European Union agrees on USB-C mandate for cameras, smartphones, and more
The mandate is set to take effect in the fall of 2024 and will likely impact markets worldwide.
After a decade of attempts, the European Union has agreed to implement new regulations that aim to simplify the way you charge all electronics. The upcoming law mandates the use of USB-C chargers for smartphones, cameras, and more. And though it carries no weight outside of Europe, it’s likely that its impact will still be felt globally.
Despite protests from the likes of Apple, which stands to lose lucrative revenue from the licensing of its rival Lightning connector, the new regulations are set to go into effect starting in the fall of 2024. The law covers most small- to medium-sized portable electronics and is composed of three main parts.
The new law has three main requirements
The first part of the new regulations mandates that USB-C connectors be used for all mobile phones, tablets, digital cameras, headphones, headsets, handheld game consoles, and portable speakers that are capable of charging via cable. Laptops will also be part of the law but are given a longer grace period for designs to be adapted.
The second part, meanwhile, requires that manufacturers support the USB Power Delivery protocol such that charging speeds are harmonized regardless of brand. Manufacturers would also be expected to provide clear information about their charging power requirements or capabilities on their product packaging.
The final section of the new law requires that all manufacturers offer product bundles that allow customers to forego the charger entirely. At the manufacturer’s discretion, bundles including the charger are still allowed, but only if a charger-free version is also provided.
There’s no mandate for a version with a bundled charger to be included, however. That being the case, most manufacturers will likely just stop including chargers in Europe, rather than complicating things by selling multiple variants of the same product.
Great news for consumers and the environment alike
While the news is likely being greeted with much gnashing of teeth at Apple, in particular, it’s a pretty clear win for the European public. Despite the company’s protestations that the mandate will stifle innovation in the oh-so-innovative cable and connector market, the reality is that the physical design of Apple’s own connector was laid down a decade ago.
One could make an argument for more notable innovation in Apple’s MagSafe connector, but variants of MagSafe have been on the market for more than 15 years and the idea predates Apple’s usage by years more. Clearly, there’s not a lot of actual innovation in this area and those few innovations can continue apace so long as compatibility between competing products is retained.
By standardizing USB-C/USB-PD design and requiring charger-free bundles, Europeans will no longer be faced with an ever-growing pile of incompatible USB chargers and cables that accompany each new gadget purchase. With customers able to use the same chargers and cables for all of their electronics, European landfills will less rapidly fill up with unwanted and discarded chargers and cables.

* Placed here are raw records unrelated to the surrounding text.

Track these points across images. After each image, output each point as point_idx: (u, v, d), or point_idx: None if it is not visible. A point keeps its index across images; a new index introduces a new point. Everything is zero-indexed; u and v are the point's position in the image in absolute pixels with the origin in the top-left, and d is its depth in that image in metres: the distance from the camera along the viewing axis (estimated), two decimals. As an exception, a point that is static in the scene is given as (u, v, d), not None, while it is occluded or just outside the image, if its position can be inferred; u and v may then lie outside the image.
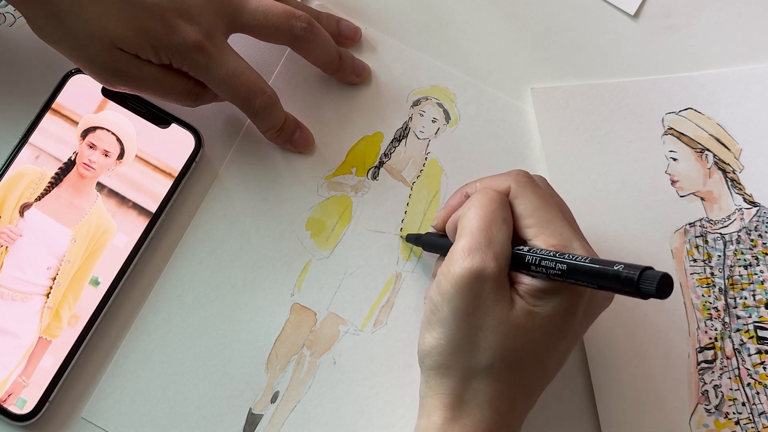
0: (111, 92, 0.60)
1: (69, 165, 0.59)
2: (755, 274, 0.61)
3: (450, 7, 0.65)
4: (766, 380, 0.59)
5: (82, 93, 0.60)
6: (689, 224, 0.62)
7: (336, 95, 0.63)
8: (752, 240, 0.61)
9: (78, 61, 0.54)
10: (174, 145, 0.60)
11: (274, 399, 0.58)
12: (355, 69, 0.62)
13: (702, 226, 0.62)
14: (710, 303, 0.60)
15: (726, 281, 0.61)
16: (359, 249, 0.60)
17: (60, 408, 0.57)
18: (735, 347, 0.60)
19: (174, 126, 0.60)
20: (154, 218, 0.59)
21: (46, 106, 0.60)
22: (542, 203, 0.50)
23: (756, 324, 0.60)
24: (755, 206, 0.62)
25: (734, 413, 0.59)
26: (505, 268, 0.49)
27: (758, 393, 0.59)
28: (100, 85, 0.60)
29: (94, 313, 0.57)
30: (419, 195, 0.62)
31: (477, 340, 0.48)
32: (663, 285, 0.41)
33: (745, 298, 0.60)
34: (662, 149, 0.63)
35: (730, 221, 0.62)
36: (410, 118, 0.63)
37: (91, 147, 0.60)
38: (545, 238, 0.49)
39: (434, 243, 0.57)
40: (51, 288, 0.57)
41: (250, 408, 0.58)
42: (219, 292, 0.59)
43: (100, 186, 0.59)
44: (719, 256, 0.61)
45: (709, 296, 0.60)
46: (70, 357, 0.56)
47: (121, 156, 0.60)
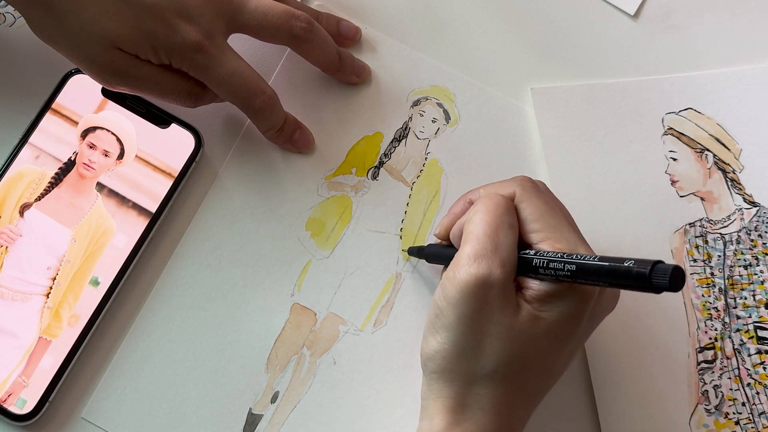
0: (111, 92, 0.60)
1: (69, 165, 0.59)
2: (755, 274, 0.61)
3: (450, 7, 0.65)
4: (766, 380, 0.59)
5: (82, 93, 0.60)
6: (689, 224, 0.62)
7: (336, 95, 0.63)
8: (752, 240, 0.61)
9: (78, 62, 0.54)
10: (174, 145, 0.60)
11: (274, 399, 0.58)
12: (355, 69, 0.62)
13: (702, 226, 0.62)
14: (710, 303, 0.60)
15: (726, 281, 0.61)
16: (359, 249, 0.60)
17: (60, 408, 0.57)
18: (735, 347, 0.60)
19: (174, 126, 0.60)
20: (154, 218, 0.59)
21: (46, 106, 0.60)
22: (548, 208, 0.50)
23: (756, 324, 0.60)
24: (755, 206, 0.62)
25: (734, 413, 0.59)
26: (512, 274, 0.48)
27: (758, 393, 0.59)
28: (100, 85, 0.60)
29: (94, 313, 0.57)
30: (419, 195, 0.62)
31: (482, 346, 0.48)
32: (675, 278, 0.41)
33: (745, 298, 0.60)
34: (662, 149, 0.63)
35: (730, 221, 0.62)
36: (410, 118, 0.63)
37: (91, 147, 0.60)
38: (552, 243, 0.49)
39: (438, 254, 0.57)
40: (51, 288, 0.57)
41: (250, 408, 0.58)
42: (219, 292, 0.59)
43: (100, 186, 0.59)
44: (719, 256, 0.61)
45: (709, 296, 0.60)
46: (70, 357, 0.56)
47: (121, 156, 0.60)
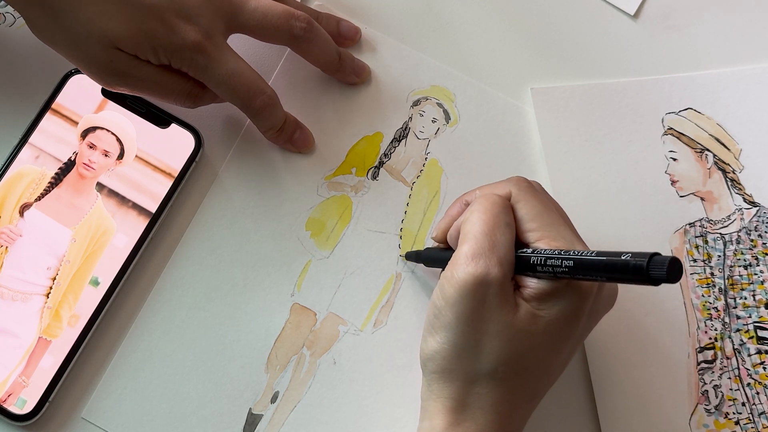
0: (111, 92, 0.60)
1: (69, 165, 0.59)
2: (755, 274, 0.61)
3: (450, 7, 0.65)
4: (766, 380, 0.59)
5: (82, 93, 0.60)
6: (689, 224, 0.62)
7: (336, 95, 0.63)
8: (752, 240, 0.61)
9: (77, 62, 0.54)
10: (174, 145, 0.60)
11: (274, 399, 0.58)
12: (355, 69, 0.62)
13: (702, 226, 0.61)
14: (710, 303, 0.60)
15: (726, 281, 0.61)
16: (359, 249, 0.60)
17: (60, 408, 0.57)
18: (735, 347, 0.60)
19: (174, 126, 0.60)
20: (154, 218, 0.59)
21: (46, 106, 0.60)
22: (544, 208, 0.50)
23: (756, 324, 0.60)
24: (755, 206, 0.62)
25: (734, 413, 0.59)
26: (509, 273, 0.48)
27: (758, 393, 0.59)
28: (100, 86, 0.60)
29: (94, 313, 0.57)
30: (419, 195, 0.62)
31: (481, 345, 0.48)
32: (673, 269, 0.41)
33: (745, 298, 0.60)
34: (662, 149, 0.63)
35: (730, 221, 0.62)
36: (410, 118, 0.63)
37: (91, 147, 0.60)
38: (549, 241, 0.49)
39: (436, 257, 0.57)
40: (51, 288, 0.57)
41: (250, 408, 0.58)
42: (219, 292, 0.59)
43: (100, 186, 0.59)
44: (719, 256, 0.61)
45: (709, 296, 0.60)
46: (70, 357, 0.56)
47: (121, 156, 0.60)
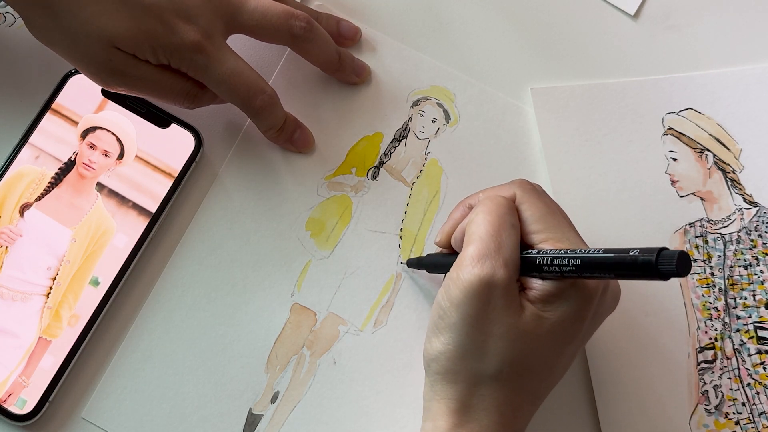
0: (111, 92, 0.60)
1: (69, 165, 0.59)
2: (755, 275, 0.61)
3: (450, 7, 0.65)
4: (766, 380, 0.59)
5: (82, 93, 0.60)
6: (689, 224, 0.62)
7: (336, 95, 0.63)
8: (752, 240, 0.61)
9: (76, 62, 0.54)
10: (174, 145, 0.60)
11: (274, 399, 0.58)
12: (355, 69, 0.62)
13: (702, 226, 0.61)
14: (710, 303, 0.60)
15: (726, 281, 0.61)
16: (359, 249, 0.60)
17: (60, 408, 0.57)
18: (735, 347, 0.60)
19: (174, 126, 0.60)
20: (154, 218, 0.59)
21: (46, 106, 0.60)
22: (548, 210, 0.50)
23: (756, 324, 0.60)
24: (755, 206, 0.62)
25: (734, 413, 0.59)
26: (515, 275, 0.48)
27: (758, 393, 0.59)
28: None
29: (94, 313, 0.57)
30: (419, 195, 0.62)
31: (486, 346, 0.48)
32: (682, 263, 0.41)
33: (745, 298, 0.60)
34: (662, 149, 0.63)
35: (730, 221, 0.62)
36: (410, 118, 0.63)
37: (91, 147, 0.60)
38: (554, 243, 0.49)
39: (438, 263, 0.56)
40: (51, 288, 0.57)
41: (250, 408, 0.58)
42: (219, 292, 0.59)
43: (100, 186, 0.59)
44: (719, 256, 0.61)
45: (709, 296, 0.60)
46: (70, 357, 0.56)
47: (121, 156, 0.60)
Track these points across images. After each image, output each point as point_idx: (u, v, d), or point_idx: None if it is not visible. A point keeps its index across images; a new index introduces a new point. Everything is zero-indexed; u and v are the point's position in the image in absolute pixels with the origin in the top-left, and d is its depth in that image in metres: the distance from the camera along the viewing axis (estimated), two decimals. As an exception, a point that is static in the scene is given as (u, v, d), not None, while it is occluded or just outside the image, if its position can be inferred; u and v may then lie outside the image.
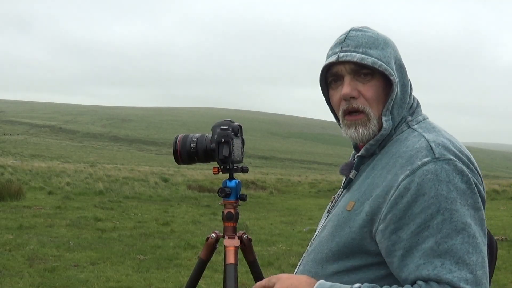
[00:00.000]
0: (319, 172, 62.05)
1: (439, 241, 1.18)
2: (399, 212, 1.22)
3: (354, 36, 1.35)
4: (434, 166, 1.22)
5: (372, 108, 1.34)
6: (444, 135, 1.33)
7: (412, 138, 1.32)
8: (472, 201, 1.22)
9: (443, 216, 1.18)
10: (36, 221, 9.59)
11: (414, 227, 1.20)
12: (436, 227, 1.18)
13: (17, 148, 65.41)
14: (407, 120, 1.37)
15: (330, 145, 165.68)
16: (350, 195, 1.38)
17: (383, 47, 1.34)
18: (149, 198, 15.47)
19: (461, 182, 1.21)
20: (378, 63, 1.31)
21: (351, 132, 1.36)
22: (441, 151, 1.25)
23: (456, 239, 1.18)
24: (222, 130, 1.71)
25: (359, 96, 1.34)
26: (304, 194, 21.74)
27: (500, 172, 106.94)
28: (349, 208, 1.34)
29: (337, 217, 1.38)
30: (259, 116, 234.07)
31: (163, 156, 77.08)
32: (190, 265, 6.61)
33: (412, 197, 1.21)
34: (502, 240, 8.64)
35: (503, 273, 6.66)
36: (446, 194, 1.19)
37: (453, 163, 1.23)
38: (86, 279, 5.86)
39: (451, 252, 1.17)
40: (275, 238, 9.01)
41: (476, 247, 1.19)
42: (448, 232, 1.18)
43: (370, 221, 1.28)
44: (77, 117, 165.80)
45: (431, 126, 1.36)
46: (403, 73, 1.38)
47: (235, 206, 1.74)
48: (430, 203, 1.19)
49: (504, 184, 23.75)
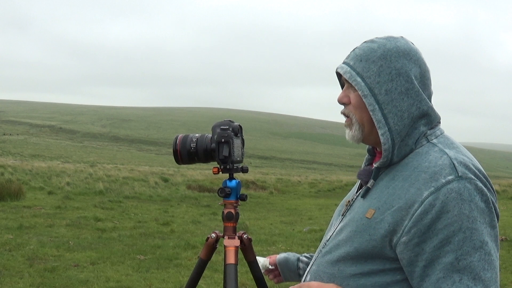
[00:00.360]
0: (319, 172, 62.07)
1: (459, 257, 1.27)
2: (424, 227, 1.29)
3: (360, 48, 1.44)
4: (458, 185, 1.29)
5: (355, 114, 1.44)
6: (463, 152, 1.40)
7: (433, 153, 1.38)
8: (489, 219, 1.31)
9: (464, 234, 1.27)
10: (36, 221, 9.59)
11: (437, 241, 1.28)
12: (457, 243, 1.27)
13: (17, 148, 65.42)
14: (426, 134, 1.42)
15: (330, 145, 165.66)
16: (369, 202, 1.43)
17: (375, 60, 1.39)
18: (149, 198, 15.47)
19: (481, 201, 1.30)
20: (348, 75, 1.41)
21: (345, 132, 1.50)
22: (463, 170, 1.32)
23: (474, 256, 1.27)
24: (222, 130, 1.70)
25: (349, 103, 1.45)
26: (304, 194, 21.75)
27: (500, 172, 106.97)
28: (369, 215, 1.39)
29: (355, 223, 1.42)
30: (259, 116, 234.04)
31: (163, 156, 77.10)
32: (190, 265, 6.62)
33: (437, 213, 1.28)
34: (502, 240, 8.65)
35: (503, 273, 6.67)
36: (468, 213, 1.27)
37: (474, 182, 1.30)
38: (86, 279, 5.86)
39: (469, 269, 1.27)
40: (275, 238, 9.01)
41: (491, 264, 1.29)
42: (468, 249, 1.27)
43: (392, 232, 1.33)
44: (77, 117, 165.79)
45: (449, 141, 1.43)
46: (400, 85, 1.38)
47: (235, 206, 1.74)
48: (453, 221, 1.27)
49: (504, 184, 23.77)
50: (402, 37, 1.46)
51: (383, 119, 1.38)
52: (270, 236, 9.23)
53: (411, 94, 1.38)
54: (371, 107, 1.39)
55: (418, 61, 1.41)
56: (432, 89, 1.47)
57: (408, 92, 1.38)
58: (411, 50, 1.41)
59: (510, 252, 8.00)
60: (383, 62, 1.39)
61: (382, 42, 1.42)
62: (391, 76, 1.38)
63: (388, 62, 1.39)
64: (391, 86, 1.38)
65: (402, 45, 1.41)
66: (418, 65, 1.41)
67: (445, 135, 1.45)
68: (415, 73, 1.40)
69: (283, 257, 1.90)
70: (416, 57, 1.41)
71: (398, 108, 1.38)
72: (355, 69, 1.42)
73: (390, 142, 1.38)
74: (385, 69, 1.39)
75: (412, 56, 1.41)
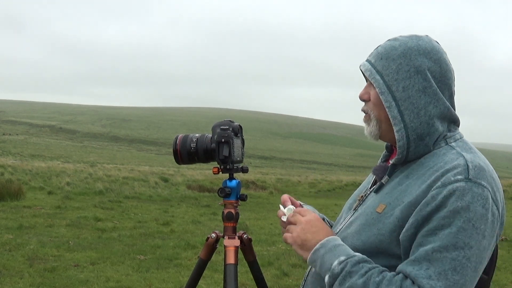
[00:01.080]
0: (319, 172, 62.09)
1: (436, 249, 1.25)
2: (421, 218, 1.30)
3: (382, 45, 1.46)
4: (464, 186, 1.28)
5: (374, 111, 1.46)
6: (481, 157, 1.39)
7: (450, 155, 1.38)
8: (485, 228, 1.27)
9: (451, 230, 1.26)
10: (36, 221, 9.59)
11: (425, 230, 1.29)
12: (440, 236, 1.26)
13: (17, 148, 65.42)
14: (446, 137, 1.43)
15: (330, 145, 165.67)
16: (381, 198, 1.44)
17: (395, 57, 1.41)
18: (149, 198, 15.47)
19: (482, 208, 1.27)
20: (368, 72, 1.44)
21: (364, 128, 1.52)
22: (476, 174, 1.31)
23: (451, 253, 1.24)
24: (222, 130, 1.70)
25: (369, 99, 1.48)
26: (304, 194, 21.75)
27: (500, 172, 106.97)
28: (379, 210, 1.40)
29: (365, 217, 1.44)
30: (259, 116, 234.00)
31: (163, 156, 77.10)
32: (190, 265, 6.62)
33: (436, 206, 1.28)
34: (502, 240, 8.65)
35: (503, 273, 6.67)
36: (463, 213, 1.26)
37: (482, 188, 1.29)
38: (86, 279, 5.86)
39: (440, 263, 1.24)
40: (275, 238, 9.01)
41: (464, 269, 1.24)
42: (448, 245, 1.25)
43: (400, 227, 1.34)
44: (77, 117, 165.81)
45: (468, 146, 1.42)
46: (417, 82, 1.39)
47: (235, 206, 1.74)
48: (446, 216, 1.27)
49: (504, 184, 23.77)
50: (427, 36, 1.46)
51: (399, 115, 1.39)
52: (270, 236, 9.23)
53: (428, 93, 1.39)
54: (387, 104, 1.40)
55: (439, 61, 1.41)
56: (455, 90, 1.46)
57: (425, 91, 1.39)
58: (432, 49, 1.41)
59: (510, 252, 8.00)
60: (402, 60, 1.40)
61: (404, 40, 1.43)
62: (409, 73, 1.39)
63: (407, 60, 1.40)
64: (408, 83, 1.39)
65: (423, 44, 1.42)
66: (439, 64, 1.41)
67: (464, 140, 1.45)
68: (434, 72, 1.40)
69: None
70: (437, 56, 1.41)
71: (414, 105, 1.39)
72: (375, 67, 1.44)
73: (405, 139, 1.40)
74: (404, 66, 1.40)
75: (433, 55, 1.41)
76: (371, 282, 1.27)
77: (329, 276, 1.33)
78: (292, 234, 1.44)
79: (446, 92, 1.42)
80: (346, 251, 1.36)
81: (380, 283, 1.26)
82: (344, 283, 1.30)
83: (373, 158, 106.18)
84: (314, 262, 1.38)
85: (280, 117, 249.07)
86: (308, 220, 1.44)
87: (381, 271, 1.30)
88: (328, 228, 1.46)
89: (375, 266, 1.32)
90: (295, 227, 1.44)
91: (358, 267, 1.30)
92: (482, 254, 1.28)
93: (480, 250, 1.27)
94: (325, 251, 1.36)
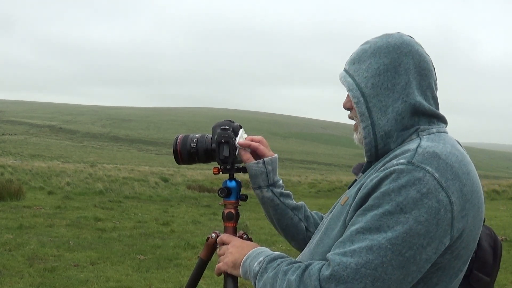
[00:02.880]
0: (319, 172, 62.10)
1: (359, 230, 1.22)
2: (359, 200, 1.29)
3: (355, 51, 1.47)
4: (402, 168, 1.23)
5: (357, 116, 1.44)
6: (447, 147, 1.30)
7: (411, 143, 1.34)
8: (418, 213, 1.18)
9: (376, 211, 1.21)
10: (36, 221, 9.59)
11: (360, 210, 1.26)
12: (366, 217, 1.23)
13: (17, 148, 65.43)
14: (418, 130, 1.38)
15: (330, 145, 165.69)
16: (347, 192, 1.46)
17: (366, 59, 1.41)
18: (149, 198, 15.47)
19: (416, 192, 1.19)
20: (342, 78, 1.45)
21: (353, 137, 1.51)
22: (421, 159, 1.24)
23: (372, 235, 1.19)
24: (222, 130, 1.70)
25: (352, 107, 1.45)
26: (304, 194, 21.75)
27: (500, 172, 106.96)
28: (342, 202, 1.41)
29: (334, 211, 1.46)
30: (259, 116, 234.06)
31: (163, 156, 77.11)
32: (190, 265, 6.62)
33: (371, 187, 1.26)
34: (502, 240, 8.65)
35: (503, 273, 6.67)
36: (393, 196, 1.20)
37: (423, 172, 1.21)
38: (86, 279, 5.86)
39: (359, 242, 1.20)
40: (275, 238, 9.01)
41: (382, 250, 1.17)
42: (370, 227, 1.20)
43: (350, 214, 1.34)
44: (77, 117, 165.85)
45: (439, 138, 1.34)
46: (386, 80, 1.38)
47: (236, 206, 1.74)
48: (376, 197, 1.23)
49: (504, 184, 23.76)
50: (398, 32, 1.45)
51: (366, 112, 1.38)
52: (270, 236, 9.23)
53: (397, 89, 1.37)
54: (355, 100, 1.39)
55: (411, 53, 1.39)
56: (436, 80, 1.44)
57: (394, 88, 1.37)
58: (402, 43, 1.40)
59: (510, 252, 8.00)
60: (372, 59, 1.40)
61: (374, 41, 1.43)
62: (378, 71, 1.38)
63: (377, 58, 1.39)
64: (377, 80, 1.38)
65: (393, 40, 1.40)
66: (411, 56, 1.38)
67: (442, 134, 1.38)
68: (407, 65, 1.38)
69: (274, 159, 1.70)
70: (408, 49, 1.39)
71: (382, 103, 1.37)
72: (348, 72, 1.45)
73: (371, 136, 1.38)
74: (373, 65, 1.39)
75: (402, 49, 1.39)
76: (280, 271, 1.31)
77: (252, 277, 1.39)
78: (223, 262, 1.52)
79: (425, 81, 1.39)
80: (266, 253, 1.41)
81: (288, 270, 1.29)
82: (261, 279, 1.35)
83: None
84: (246, 273, 1.43)
85: (280, 117, 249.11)
86: (232, 245, 1.52)
87: (291, 262, 1.34)
88: (252, 243, 1.53)
89: (287, 259, 1.36)
90: (224, 256, 1.53)
91: (272, 262, 1.36)
92: (414, 240, 1.18)
93: (410, 236, 1.17)
94: (250, 259, 1.43)
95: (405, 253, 1.18)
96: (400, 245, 1.17)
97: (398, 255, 1.18)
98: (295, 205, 1.71)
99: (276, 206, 1.68)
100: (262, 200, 1.70)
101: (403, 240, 1.18)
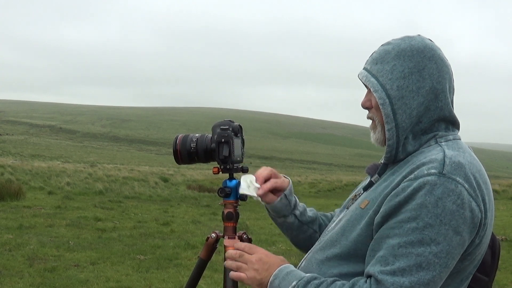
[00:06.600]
0: (319, 172, 62.11)
1: (401, 244, 1.24)
2: (389, 209, 1.30)
3: (376, 51, 1.48)
4: (435, 180, 1.26)
5: (377, 116, 1.45)
6: (466, 156, 1.35)
7: (434, 151, 1.37)
8: (456, 224, 1.24)
9: (417, 225, 1.24)
10: (36, 221, 9.59)
11: (393, 222, 1.28)
12: (406, 230, 1.24)
13: (17, 148, 65.39)
14: (437, 136, 1.42)
15: (330, 145, 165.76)
16: (367, 194, 1.46)
17: (389, 60, 1.42)
18: (149, 198, 15.48)
19: (452, 204, 1.24)
20: (364, 77, 1.45)
21: (370, 135, 1.52)
22: (451, 169, 1.28)
23: (417, 249, 1.23)
24: (222, 130, 1.70)
25: (371, 106, 1.47)
26: (304, 194, 21.76)
27: (500, 172, 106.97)
28: (362, 206, 1.42)
29: (351, 213, 1.45)
30: (259, 116, 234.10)
31: (163, 156, 77.13)
32: (190, 265, 6.62)
33: (404, 198, 1.27)
34: (502, 240, 8.65)
35: (503, 273, 6.67)
36: (431, 207, 1.24)
37: (455, 184, 1.26)
38: (86, 279, 5.86)
39: (405, 259, 1.23)
40: (275, 238, 9.01)
41: (430, 266, 1.22)
42: (413, 240, 1.23)
43: (374, 218, 1.35)
44: (77, 117, 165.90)
45: (458, 146, 1.40)
46: (411, 83, 1.39)
47: (235, 206, 1.74)
48: (413, 209, 1.25)
49: (504, 184, 23.78)
50: (419, 35, 1.47)
51: (391, 113, 1.39)
52: (270, 236, 9.23)
53: (422, 93, 1.39)
54: (381, 101, 1.40)
55: (434, 57, 1.41)
56: (454, 85, 1.46)
57: (419, 91, 1.39)
58: (425, 48, 1.42)
59: (510, 252, 8.00)
60: (396, 61, 1.41)
61: (397, 43, 1.44)
62: (403, 73, 1.40)
63: (401, 61, 1.40)
64: (403, 83, 1.39)
65: (416, 43, 1.42)
66: (434, 61, 1.41)
67: (458, 141, 1.43)
68: (431, 69, 1.40)
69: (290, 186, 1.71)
70: (431, 53, 1.41)
71: (407, 105, 1.38)
72: (371, 72, 1.45)
73: (395, 138, 1.40)
74: (398, 67, 1.40)
75: (426, 53, 1.41)
76: None
77: None
78: (247, 275, 1.45)
79: (445, 88, 1.41)
80: (297, 275, 1.38)
81: None
82: None
83: (373, 158, 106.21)
84: None
85: (280, 117, 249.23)
86: (258, 259, 1.46)
87: (332, 281, 1.32)
88: (277, 258, 1.48)
89: (325, 280, 1.34)
90: (247, 267, 1.46)
91: (308, 285, 1.33)
92: (454, 251, 1.25)
93: (452, 247, 1.24)
94: (279, 281, 1.40)
95: (449, 264, 1.26)
96: (445, 258, 1.24)
97: (445, 267, 1.25)
98: (311, 219, 1.74)
99: (296, 227, 1.72)
100: (282, 225, 1.73)
101: (447, 252, 1.24)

Existing products can continue to be sold unchanged
As noted, the law is expected to take effect for most products starting in the fall of 2024. Laptops are the only product being given a longer grace period, but these too will be expected to use USB-C chargers within 40 months of the other product categories. That should, in turn, put implementation of the requirement for laptops somewhere around the start of 2028.
Products that are already on sale will be grandfathered in and can continue to be sold. That wouldn’t apply to minor refreshes like the recently-launched Ricoh WG-80, though. Such refreshes would now also need to update the connectivity to comply with the new law. That could in turn have knock-on effects on other areas of the design, perhaps even requiring changes to the processing pipeline. (Cameras often rely on system-on-chip processors which have features like their USB support baked-in.)
If the scope of that change becomes too large, it could push the cost of the redesign too high to be worthwhile, resulting in older, lower-margin products like point-and-shoots being withdrawn without a replacement.
Markets outside of Europe are likely to be affected too
While it is entirely specific to the European market, it’s also likely the new law’s effects will be felt in other markets around the world. If manufacturers chose to treat other markets separately from Europe, that would increase their own development and manufacturing costs, after all.
In the interests of keeping their own costs to a minimum, we’d expect to see manufacturers standardizing USB-C globally once the law takes effect. Of course, product bundles already vary by market so it’s possible we could still see charger-only bundles outside of Europe, but that change will likely also become global over time.
Wireless charging could be the next battlefield
Although the law has yet to be formally approved, it seems that’s largely a ceremonial step. With the ball now set in motion, it’s unlikely to be overturned by manufacturers this late in the game. Already, the European Union has laid down tentative battle lines for the next stage in the war on waste.
While this iteration of the regulation covers only wired charging, allowances have been made for it to be revisited in the future. Two reasons for this are provided: To allow for developments on the wired charging front and also to initiate similar compatibility and sustainability requirements for wireless charging.
We can only hope that, too, comes to fruition. Wouldn’t it be great if all our products, wired or wireless, needed only a couple of chargers between them?